_DIRECTIONS FOR THIS TASK_. Hand back all of the records exactly as they read.

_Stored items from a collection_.
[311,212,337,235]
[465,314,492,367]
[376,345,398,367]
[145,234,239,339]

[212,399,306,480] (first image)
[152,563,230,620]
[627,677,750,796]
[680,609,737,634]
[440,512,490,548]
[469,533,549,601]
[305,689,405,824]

_RESULT OF THE TASK_.
[311,212,337,235]
[465,314,492,367]
[376,345,398,367]
[145,234,239,339]

[212,399,306,480] (first image)
[152,563,230,620]
[627,677,750,796]
[680,609,737,634]
[440,512,490,548]
[469,533,549,601]
[305,689,405,824]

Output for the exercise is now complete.